KU and UNC played an instant classic. Then the hometown kid took over. Here’s how
The last time North Carolina walked into Allen Fieldhouse, Larry Brown led the Tar Heels onto the floor as their point guard. Brown, mind you, is 84 now, a basketball Hall of Fame career as a coach sandwiched between that trip and his alma mater’s next one.
A rich history exists between the two programs that for decades did all they could to prevent that history from comprising actual games on a basketball court. When they finally opt for a regular season meeting Friday, Roy Williams, the former head coach at each school, deemed it too emotional to watch in person.
But while a November game in Lawrence began as a night reserved for history, it concluded as a night reserved for a newcomer to it all.
Well, a newcomer of sorts.
Zeko Mayo, a Lawrence native, came off the bench — there’s a key phrase — and led the top-ranked Jayhawks with 21 points in a 92-89 win over No. 9 UNC at Allen Fieldhouse.
Kansas and North Carolina played a heck of a basketball game — during which you had to remind yourself it’s November because it sure didn’t feel like it.
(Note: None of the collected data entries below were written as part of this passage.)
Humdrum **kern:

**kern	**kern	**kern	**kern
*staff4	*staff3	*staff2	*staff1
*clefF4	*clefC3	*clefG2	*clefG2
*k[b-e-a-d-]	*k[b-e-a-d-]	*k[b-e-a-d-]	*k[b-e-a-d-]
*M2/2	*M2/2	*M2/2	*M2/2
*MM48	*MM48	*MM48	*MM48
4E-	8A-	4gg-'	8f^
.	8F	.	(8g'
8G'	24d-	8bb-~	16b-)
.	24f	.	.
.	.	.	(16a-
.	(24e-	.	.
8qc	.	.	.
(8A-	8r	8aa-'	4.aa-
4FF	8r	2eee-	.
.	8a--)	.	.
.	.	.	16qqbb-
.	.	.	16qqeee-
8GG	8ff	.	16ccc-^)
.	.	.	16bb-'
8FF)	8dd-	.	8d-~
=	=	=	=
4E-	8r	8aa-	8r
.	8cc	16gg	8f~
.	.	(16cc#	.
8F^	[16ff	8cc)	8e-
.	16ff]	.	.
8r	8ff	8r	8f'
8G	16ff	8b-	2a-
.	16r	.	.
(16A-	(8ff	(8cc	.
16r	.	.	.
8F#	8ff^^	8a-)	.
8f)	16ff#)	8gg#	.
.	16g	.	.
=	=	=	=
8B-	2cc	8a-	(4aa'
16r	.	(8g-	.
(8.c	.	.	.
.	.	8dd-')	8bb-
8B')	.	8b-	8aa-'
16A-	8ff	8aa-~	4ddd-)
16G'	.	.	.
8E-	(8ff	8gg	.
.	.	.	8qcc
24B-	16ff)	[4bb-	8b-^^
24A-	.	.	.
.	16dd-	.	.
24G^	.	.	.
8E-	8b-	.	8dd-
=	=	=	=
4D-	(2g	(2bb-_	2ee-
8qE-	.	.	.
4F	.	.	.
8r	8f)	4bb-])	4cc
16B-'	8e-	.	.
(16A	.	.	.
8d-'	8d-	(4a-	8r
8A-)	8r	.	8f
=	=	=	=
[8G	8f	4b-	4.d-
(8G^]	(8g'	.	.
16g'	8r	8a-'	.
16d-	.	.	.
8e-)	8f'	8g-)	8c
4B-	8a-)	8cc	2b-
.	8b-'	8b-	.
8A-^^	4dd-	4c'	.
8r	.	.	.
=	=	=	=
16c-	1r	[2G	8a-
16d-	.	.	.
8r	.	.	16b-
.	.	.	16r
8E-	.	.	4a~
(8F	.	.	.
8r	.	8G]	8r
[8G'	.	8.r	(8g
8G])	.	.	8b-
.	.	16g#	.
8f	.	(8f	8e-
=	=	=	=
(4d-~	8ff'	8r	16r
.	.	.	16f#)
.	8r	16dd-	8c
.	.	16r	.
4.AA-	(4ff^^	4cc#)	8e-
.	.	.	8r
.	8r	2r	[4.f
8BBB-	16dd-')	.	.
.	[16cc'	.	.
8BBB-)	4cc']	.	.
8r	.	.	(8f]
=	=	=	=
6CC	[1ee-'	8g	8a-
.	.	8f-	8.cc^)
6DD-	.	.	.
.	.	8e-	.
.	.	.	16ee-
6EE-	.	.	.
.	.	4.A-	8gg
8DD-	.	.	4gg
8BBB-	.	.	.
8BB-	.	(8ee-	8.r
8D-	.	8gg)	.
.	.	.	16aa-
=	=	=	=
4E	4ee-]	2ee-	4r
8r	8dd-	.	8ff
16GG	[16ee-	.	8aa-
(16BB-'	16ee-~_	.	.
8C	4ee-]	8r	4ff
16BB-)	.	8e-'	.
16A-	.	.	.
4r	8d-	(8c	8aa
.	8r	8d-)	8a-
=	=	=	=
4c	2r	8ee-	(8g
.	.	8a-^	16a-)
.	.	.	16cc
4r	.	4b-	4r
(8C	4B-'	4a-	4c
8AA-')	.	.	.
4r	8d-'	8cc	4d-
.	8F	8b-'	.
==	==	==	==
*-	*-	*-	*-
They alternated lights-out halves that found them locked in a tie with a minute and a half to play.
Then Mayo took over.
And he only took one shot.
His contested jumper tied the game with 1:45. Probably should’ve gotten a whistle for a free throw.
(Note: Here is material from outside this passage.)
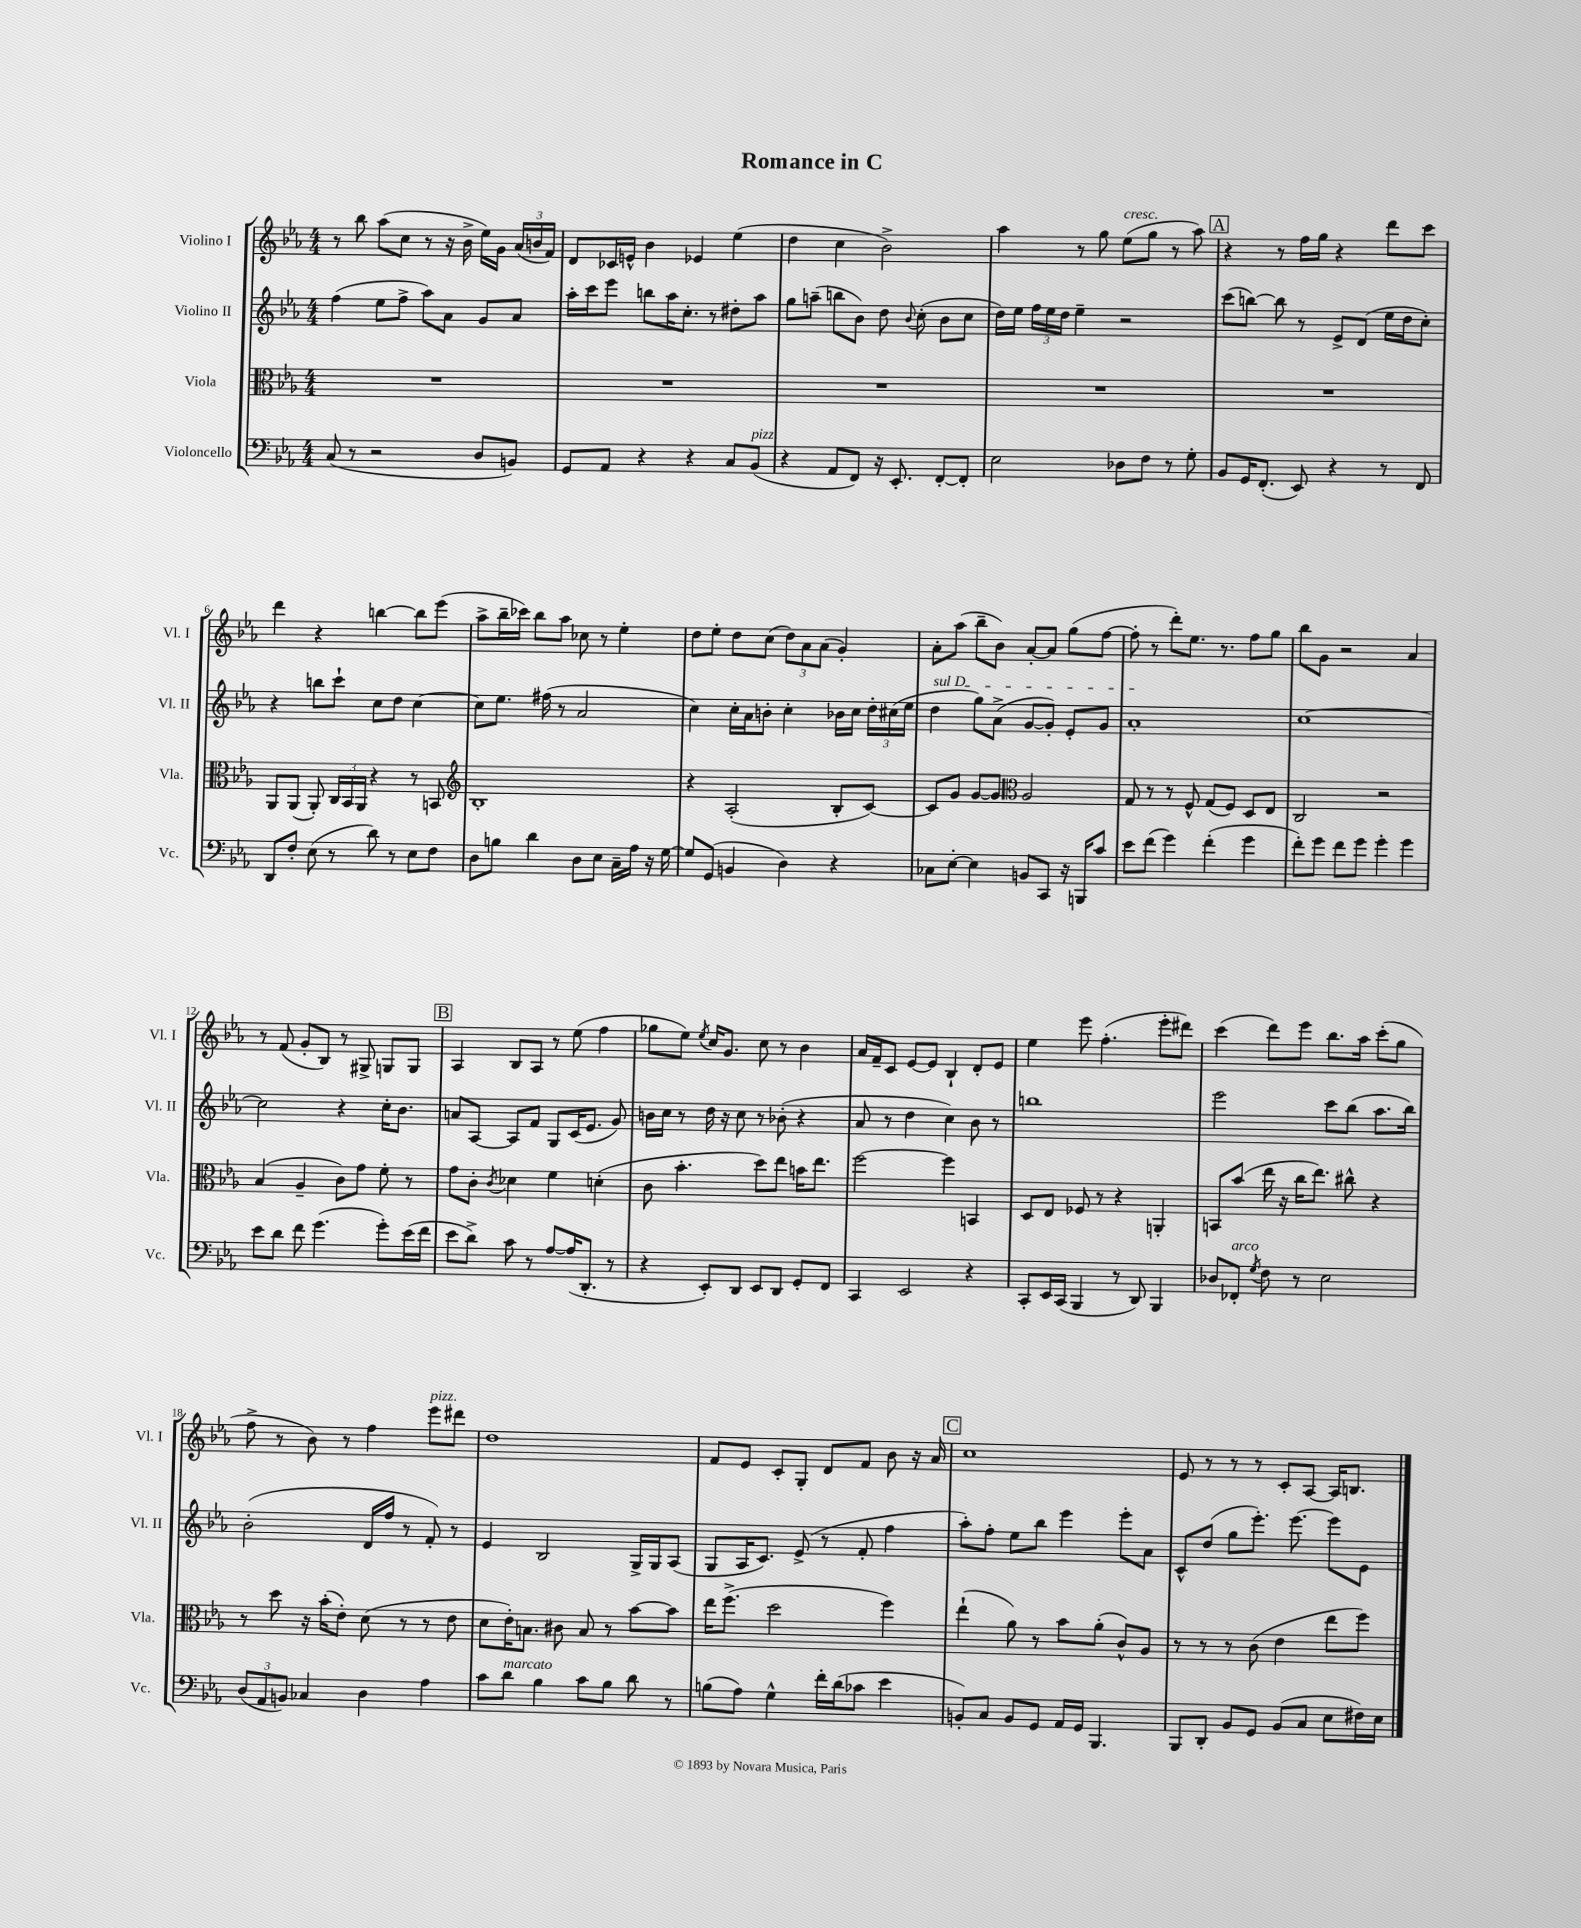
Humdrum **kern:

After KU got a defensive stop, Mayo stepped on the baseline to deliver an inbound pass. As he did, senior K.J. Adams tapped one hand on each temple, universal sign language with an obvious meaning: Be smart.
Self had been publicly worried that this year’s newcomers — and there are a lot of them, including Mayo — are still pausing to think about what to do rather than playing on instincts and reactions. They’ll eventually get there, he noted.
Mayo is there.
And with the game on the line, at that.
The game-tying shot came first. But on the next offensive possession, 90 seconds left on the clock, Self turned to one of his longtime staples and dialed up a touch in the post for 7-footer Hunter Dickinson.
In its ideal form, the play allows Dickinson to seal a defender in the middle of the floor and receive the entry. He shouldn’t even need to make a move after the catch to find the bucket — the pass does the heavy lifting.
Thing is, though, UNC figured it was coming, because KU runs that sort of action a lot. So the Tar Heels put 6-10 Jalen Washington on Dickinson as guard Seth Trimble pressured the entry pass from Mayo. If there was a lane for the pass, it literally could not have been visible to him.
He threw it anyway — so perfectly, in fact, that Self returned to him one possession later to offer another entry pass to Dickinson. He got a bucket on the first, a free throw on the second.
Ballgame, KU.
“They did a really good job of crowding him,” Self said of the defense. “Somehow he got the ball over to (Dickinson).”’
He played on instincts and reactions.
Forget the pause for thinking.
They were grown-up last-minute moments for a guy playing in his second game for the school he grew up watching.
Mayo graduated from Lawrence High School. His first game at Allen Fieldhouse came Monday. He scored 19 in a blowout against Howard.
His encore was even better — from the jump. KU scored 53 points before halftime, and Mayo squeezed eight of them into a three-minute stretch in the first half. Even the heat check fell.
The legs failed his shooting form late, a sign of exhaustion, and that’s a product of UNC running KU up and down the floor. The Jayhawks won’t play another team quite like that.
But KU didn’t have a player anything like Mayo a year ago. Self knew it. He spent the spring operating as a general manager, in search of two things: shooting and bench scoring.
He found both in one player from down the block.
At one point Friday, former KU sharp-shooting guard Devonte’ Graham, sitting in the crowd, gathered the attention of current point guard Dajuan Harris.
“Tell Zeke to keep shooting,” Graham said, as Harris recalled.
That message came from behind the bench.
Mayo came directly from it.
Who knows what role Mayo will play in January, February or March — we’re all of two games into this season, after all, and he doesn’t look like a player destined to spend much time sitting.
But that he filled this role in a top-10 matchup is noteworthy for a team that had no one capable of filling it a year ago.
KU generated just 11.8 points per game from its bench last season. That ranked 349th of 362 Division I men’s college basketball teams. Mayo had 21 himself Friday.
At one point in the first half, Self left Adams as the lone starter on the floor. Mayo took charge then, same as he did late — with the starters back.
“We don’t have a chance to win without him,” Self said.
That they have him now is a bit of kismet.
Mayo attended high school just one mile from Allen Fieldhouse, but he needed to travel to South Dakota to find the Jayhawks. He spent three seasons at South Dakota State, scoring 18-plus per game in the final two before entering the transfer portal in March.
His season was done. A frustrating season for KU was already done too.
“This,” he said after the game Friday, “is what I came here for.”
You could re-phrase that, because the inverse is perhaps even more accurate: This is why they brought him here.